Regeling van de Minister van Sociale Zaken en Werkgelegenheid van 18 februari 2021, nr. 2021-0000034896, tot wijziging van de Derde tijdelijke noodmaatregel overbrugging voor behoud van werkgelegenheid in verband met herstel van een omissie

De Minister van Sociale Zaken en Werkgelegenheid,

Gelet op artikel 3, eerste lid, van de Kaderwet SZW-subsidies;

Besluit:

Artikel I

In artikel 6, eerste lid, onderdeel d, van de Derde tijdelijke noodmaatregel overbrugging voor behoud van werkgelegenheid wordt na ‘derde’ ingevoegd ‘en vierde’ en vervalt ‘vierde en’.

Artikel II

Deze regeling treedt in werking met ingang van de dag na de datum van uitgifte van de Staatscourant waarin zij wordt geplaatst en werkt terug tot en met 3 februari 2021.

Deze regeling zal met de toelichting in de Staatscourant worden geplaatst.

Den Haag, 18 februari 2021

De Minister van Sociale Zaken en Werkgelegenheid, W. Koolmees

TOELICHTING

Algemeen

Op 3 februari 2021 is het percentage omzetverlies om in aanmerking te komen voor subsidie op grond van de vierde tranche in de Derde tijdelijke noodmaatregel overbrugging voor behoud van werkgelegenheid (hierna: NOW 3) verlaagd van 30% naar 20%.1 Hierdoor kunnen ondernemers eerder in aanmerking komen voor een NOW-subsidie. Abusievelijk is met deze wijziging artikel 6, eerste lid, onderdeel d, NOW 3 niet aangepast.

Artikel 6 van de NOW 3 regelt dat een aanvrager die onderdeel uitmaakt van een groep, in afwijking van de hoofdregel van artikel 5, zevende lid, onder bepaalde voorwaarden subsidie kan aanvragen op het niveau van de werkmaatschappij afzonderlijk. Artikel 6, eerste lid, onderdeel d, betreft de voorwaarde die ziet op het omzetverlies van de groep als geheel. Om als werkmaatschappij in aanmerking te komen voor een NOW-subsidie moet bij de aanvrager zelf sprake zijn van een omzetdaling van ten minste 20%, maar geldt tegelijkertijd dat de omzetdaling van de groep minder dan 20% moet zijn. Het uitgangspunt in de NOW-regelingen is namelijk steeds dat als op concernniveau het omzetverlies groot genoeg is om voor subsidie in aanmerking te komen, de hoofdregel geldt dat het omzetverlies op concernniveau wordt vastgesteld.2 Dit uitgangspunt is opgenomen in zowel de Eerste, de Tweede als de Derde tijdelijke noodmaatregel overbrugging voor behoud van werkgelegenheid, en geldt nog onverkort.

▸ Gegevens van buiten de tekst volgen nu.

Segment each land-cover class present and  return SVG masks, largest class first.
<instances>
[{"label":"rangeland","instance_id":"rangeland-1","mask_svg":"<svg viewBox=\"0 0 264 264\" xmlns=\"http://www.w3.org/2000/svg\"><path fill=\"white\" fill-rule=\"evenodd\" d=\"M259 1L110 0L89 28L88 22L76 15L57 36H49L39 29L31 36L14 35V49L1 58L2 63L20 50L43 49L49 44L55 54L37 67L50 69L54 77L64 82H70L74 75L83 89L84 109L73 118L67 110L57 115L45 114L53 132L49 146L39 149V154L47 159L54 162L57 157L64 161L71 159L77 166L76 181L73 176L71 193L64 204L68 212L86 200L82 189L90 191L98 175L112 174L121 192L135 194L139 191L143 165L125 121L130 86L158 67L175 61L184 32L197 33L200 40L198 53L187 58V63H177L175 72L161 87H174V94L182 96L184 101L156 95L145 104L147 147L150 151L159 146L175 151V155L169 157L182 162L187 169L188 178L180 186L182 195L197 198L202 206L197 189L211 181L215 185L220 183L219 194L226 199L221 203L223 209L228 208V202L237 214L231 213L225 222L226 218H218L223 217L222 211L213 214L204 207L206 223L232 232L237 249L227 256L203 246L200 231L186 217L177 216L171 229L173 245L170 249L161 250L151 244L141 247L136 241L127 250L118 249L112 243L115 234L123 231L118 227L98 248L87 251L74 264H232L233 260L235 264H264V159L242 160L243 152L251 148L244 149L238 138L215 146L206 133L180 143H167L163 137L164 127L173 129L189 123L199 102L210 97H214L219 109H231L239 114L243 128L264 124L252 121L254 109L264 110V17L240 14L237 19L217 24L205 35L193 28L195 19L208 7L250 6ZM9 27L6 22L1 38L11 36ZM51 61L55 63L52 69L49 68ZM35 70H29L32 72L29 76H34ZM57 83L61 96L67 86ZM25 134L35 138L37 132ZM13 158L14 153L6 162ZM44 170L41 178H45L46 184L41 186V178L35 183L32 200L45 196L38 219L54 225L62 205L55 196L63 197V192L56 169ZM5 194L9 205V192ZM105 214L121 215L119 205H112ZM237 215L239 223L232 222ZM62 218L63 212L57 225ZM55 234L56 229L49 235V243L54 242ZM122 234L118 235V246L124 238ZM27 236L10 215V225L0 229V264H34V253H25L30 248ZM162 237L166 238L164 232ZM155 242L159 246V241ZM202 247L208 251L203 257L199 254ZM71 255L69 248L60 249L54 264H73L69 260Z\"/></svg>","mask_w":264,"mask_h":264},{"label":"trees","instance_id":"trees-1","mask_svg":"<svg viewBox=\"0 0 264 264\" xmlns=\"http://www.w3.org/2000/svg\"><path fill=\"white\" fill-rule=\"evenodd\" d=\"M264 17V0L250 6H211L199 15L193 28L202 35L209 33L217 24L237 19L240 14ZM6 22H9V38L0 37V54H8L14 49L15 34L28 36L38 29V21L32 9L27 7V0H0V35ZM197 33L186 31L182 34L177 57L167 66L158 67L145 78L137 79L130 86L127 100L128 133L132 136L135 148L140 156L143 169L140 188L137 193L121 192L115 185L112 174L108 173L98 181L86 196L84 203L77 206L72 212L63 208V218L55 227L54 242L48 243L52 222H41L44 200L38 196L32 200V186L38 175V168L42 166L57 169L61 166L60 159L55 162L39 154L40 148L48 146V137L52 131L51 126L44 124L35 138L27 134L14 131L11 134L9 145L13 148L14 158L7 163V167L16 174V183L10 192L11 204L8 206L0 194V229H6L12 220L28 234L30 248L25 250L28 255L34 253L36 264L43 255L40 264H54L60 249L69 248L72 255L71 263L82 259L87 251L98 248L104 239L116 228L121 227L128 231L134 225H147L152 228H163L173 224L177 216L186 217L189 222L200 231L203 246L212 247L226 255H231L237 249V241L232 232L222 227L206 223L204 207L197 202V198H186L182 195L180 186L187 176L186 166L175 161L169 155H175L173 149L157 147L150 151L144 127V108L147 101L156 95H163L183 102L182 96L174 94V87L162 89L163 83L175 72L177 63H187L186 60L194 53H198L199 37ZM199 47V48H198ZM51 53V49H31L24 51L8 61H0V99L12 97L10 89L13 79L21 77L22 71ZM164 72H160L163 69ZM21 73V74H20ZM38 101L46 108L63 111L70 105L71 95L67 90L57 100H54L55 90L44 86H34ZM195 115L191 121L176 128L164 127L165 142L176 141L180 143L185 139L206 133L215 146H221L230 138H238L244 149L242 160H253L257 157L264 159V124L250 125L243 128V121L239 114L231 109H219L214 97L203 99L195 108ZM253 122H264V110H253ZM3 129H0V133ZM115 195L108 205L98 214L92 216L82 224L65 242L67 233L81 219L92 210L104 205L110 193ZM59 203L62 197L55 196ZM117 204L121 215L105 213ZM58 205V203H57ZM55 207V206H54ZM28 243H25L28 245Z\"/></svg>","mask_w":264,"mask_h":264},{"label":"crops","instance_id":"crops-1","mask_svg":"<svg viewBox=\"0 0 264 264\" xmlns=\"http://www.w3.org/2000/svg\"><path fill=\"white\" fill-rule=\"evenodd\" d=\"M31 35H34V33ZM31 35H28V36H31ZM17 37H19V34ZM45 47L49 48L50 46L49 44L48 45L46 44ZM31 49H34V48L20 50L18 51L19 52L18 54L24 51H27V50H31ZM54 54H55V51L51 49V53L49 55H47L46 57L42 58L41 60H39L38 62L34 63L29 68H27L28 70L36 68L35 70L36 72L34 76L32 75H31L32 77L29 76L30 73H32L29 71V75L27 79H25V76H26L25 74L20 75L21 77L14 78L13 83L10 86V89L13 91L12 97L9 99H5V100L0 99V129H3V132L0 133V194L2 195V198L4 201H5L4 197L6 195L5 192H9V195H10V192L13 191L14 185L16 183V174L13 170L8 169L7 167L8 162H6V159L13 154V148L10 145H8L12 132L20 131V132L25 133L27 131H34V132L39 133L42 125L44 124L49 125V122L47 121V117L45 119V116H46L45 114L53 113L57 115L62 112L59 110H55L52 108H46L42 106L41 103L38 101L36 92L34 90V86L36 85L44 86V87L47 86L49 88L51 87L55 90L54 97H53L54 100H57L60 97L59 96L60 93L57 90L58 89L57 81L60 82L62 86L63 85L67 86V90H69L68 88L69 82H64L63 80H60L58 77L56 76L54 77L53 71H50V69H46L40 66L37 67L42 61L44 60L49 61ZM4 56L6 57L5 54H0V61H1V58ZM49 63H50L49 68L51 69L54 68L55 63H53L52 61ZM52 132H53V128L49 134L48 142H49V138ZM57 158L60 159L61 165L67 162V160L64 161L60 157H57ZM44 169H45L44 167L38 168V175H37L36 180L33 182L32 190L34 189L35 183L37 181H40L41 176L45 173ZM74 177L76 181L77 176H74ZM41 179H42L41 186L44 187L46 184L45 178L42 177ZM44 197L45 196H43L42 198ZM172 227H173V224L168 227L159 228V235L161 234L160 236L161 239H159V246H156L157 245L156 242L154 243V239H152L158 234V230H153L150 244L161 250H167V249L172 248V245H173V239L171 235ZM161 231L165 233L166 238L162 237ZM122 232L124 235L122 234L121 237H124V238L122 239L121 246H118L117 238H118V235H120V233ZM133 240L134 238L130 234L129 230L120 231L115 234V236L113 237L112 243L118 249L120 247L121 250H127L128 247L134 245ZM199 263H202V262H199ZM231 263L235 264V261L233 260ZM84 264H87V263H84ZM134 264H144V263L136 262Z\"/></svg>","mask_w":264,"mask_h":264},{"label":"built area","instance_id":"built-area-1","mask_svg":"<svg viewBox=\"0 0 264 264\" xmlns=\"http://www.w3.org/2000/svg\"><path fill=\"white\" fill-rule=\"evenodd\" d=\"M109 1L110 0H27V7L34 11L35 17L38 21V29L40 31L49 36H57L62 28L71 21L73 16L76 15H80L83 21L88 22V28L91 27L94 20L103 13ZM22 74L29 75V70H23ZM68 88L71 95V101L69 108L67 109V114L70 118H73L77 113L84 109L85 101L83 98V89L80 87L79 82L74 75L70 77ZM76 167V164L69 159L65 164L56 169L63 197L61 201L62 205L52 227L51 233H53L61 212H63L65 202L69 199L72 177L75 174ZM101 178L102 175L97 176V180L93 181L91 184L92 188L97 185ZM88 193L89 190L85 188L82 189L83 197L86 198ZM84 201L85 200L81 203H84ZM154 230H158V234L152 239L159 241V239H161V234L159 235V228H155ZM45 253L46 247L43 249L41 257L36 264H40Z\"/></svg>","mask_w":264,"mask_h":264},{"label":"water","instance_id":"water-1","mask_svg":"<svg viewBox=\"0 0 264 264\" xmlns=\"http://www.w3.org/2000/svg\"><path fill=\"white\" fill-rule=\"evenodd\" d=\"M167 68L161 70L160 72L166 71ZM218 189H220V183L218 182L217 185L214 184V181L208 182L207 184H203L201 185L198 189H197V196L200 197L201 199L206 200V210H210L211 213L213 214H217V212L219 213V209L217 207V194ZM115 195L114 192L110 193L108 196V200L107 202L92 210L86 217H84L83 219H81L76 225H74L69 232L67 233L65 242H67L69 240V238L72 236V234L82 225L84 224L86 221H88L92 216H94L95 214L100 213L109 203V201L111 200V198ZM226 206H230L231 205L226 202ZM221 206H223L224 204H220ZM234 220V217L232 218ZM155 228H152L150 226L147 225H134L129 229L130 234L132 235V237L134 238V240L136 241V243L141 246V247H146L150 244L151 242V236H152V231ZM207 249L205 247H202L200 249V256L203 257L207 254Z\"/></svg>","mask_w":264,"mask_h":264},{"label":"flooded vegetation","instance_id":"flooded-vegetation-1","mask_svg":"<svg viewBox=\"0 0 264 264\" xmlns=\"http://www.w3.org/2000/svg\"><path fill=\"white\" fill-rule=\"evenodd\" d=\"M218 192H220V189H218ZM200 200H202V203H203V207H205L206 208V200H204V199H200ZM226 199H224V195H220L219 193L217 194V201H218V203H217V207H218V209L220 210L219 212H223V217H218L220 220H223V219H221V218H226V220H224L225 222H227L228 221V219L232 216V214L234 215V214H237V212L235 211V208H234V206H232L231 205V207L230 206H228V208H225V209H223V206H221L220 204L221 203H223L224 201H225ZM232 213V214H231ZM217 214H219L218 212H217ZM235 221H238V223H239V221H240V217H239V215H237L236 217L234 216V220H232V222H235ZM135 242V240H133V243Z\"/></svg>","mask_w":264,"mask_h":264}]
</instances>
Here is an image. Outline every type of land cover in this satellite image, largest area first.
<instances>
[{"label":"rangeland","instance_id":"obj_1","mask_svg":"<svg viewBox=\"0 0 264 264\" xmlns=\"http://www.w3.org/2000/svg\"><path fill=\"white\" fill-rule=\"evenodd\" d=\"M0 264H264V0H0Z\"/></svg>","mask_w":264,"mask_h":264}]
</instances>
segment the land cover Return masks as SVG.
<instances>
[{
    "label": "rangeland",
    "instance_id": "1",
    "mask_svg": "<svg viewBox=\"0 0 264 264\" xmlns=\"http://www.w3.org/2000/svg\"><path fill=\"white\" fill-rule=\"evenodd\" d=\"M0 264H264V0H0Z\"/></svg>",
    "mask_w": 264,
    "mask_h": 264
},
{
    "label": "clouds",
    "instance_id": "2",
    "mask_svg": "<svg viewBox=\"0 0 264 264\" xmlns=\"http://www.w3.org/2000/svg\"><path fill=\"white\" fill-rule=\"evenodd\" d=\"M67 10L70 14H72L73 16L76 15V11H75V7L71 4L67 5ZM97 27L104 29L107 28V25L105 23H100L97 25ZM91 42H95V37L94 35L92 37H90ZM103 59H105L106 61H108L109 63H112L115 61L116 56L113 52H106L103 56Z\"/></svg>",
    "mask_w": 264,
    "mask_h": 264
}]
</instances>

Vanwege deze koppeling, had bij het verlagen van de omzetdrempel voor de vierde tranche van NOW 3, ook het percentage omzetdaling in artikel 6, eerste lid, onderdeel d, voor de vierde tranche aangepast moeten worden van 30% naar 20%. Dat is abusievelijk niet gebeurd. De onderhavige wijziging van de regeling herstelt dit met terugwerkende kracht tot 3 februari 2021. Vanaf die datum geldt de lagere drempel voor het omzetverlies voor de vierde tranche.

De wijziging ziet op het aanpassen van een omissie, en leidt derhalve niet tot aanvullende regeldruk. Het Adviescollege toetsing regeldruk heeft het dossier niet geselecteerd voor een formeel advies, omdat het geen gevolgen voor de regeldruk heeft.

De Minister van Sociale Zaken en Werkgelegenheid, W. Koolmees


X Noot
1

Regeling van de Minister van Sociale Zaken en Werkgelegenheid van 29 januari 2021, 2021-0000003918, tot wijziging van de Derde tijdelijke noodmaatregel overbrugging voor behoud van werkgelegenheid in verband met het aanpassen van percentages van de vierde tranche en een wijziging in de verplichte aansluiting van omzetperiodes van opvolgende tranches en enkele andere wijzigingen in de Eerste, Tweede en Derde tijdelijke noodmaatregel overbrugging voor behoud van werkgelegenheid, Stcrt. 2021, 5591.

X Noot
2

Zie de toelichting op de Regeling van de Minister van Sociale Zaken en Werkgelegenheid van 1 mei 2020, 2020-0000061139, tot wijziging van de Tijdelijke noodmaatregel voor behoud van werkgelegenheid, Stcrt. 2020, 25372, waarmee deze afwijkingsmogelijkheid voor het eerst werd ingevoerd.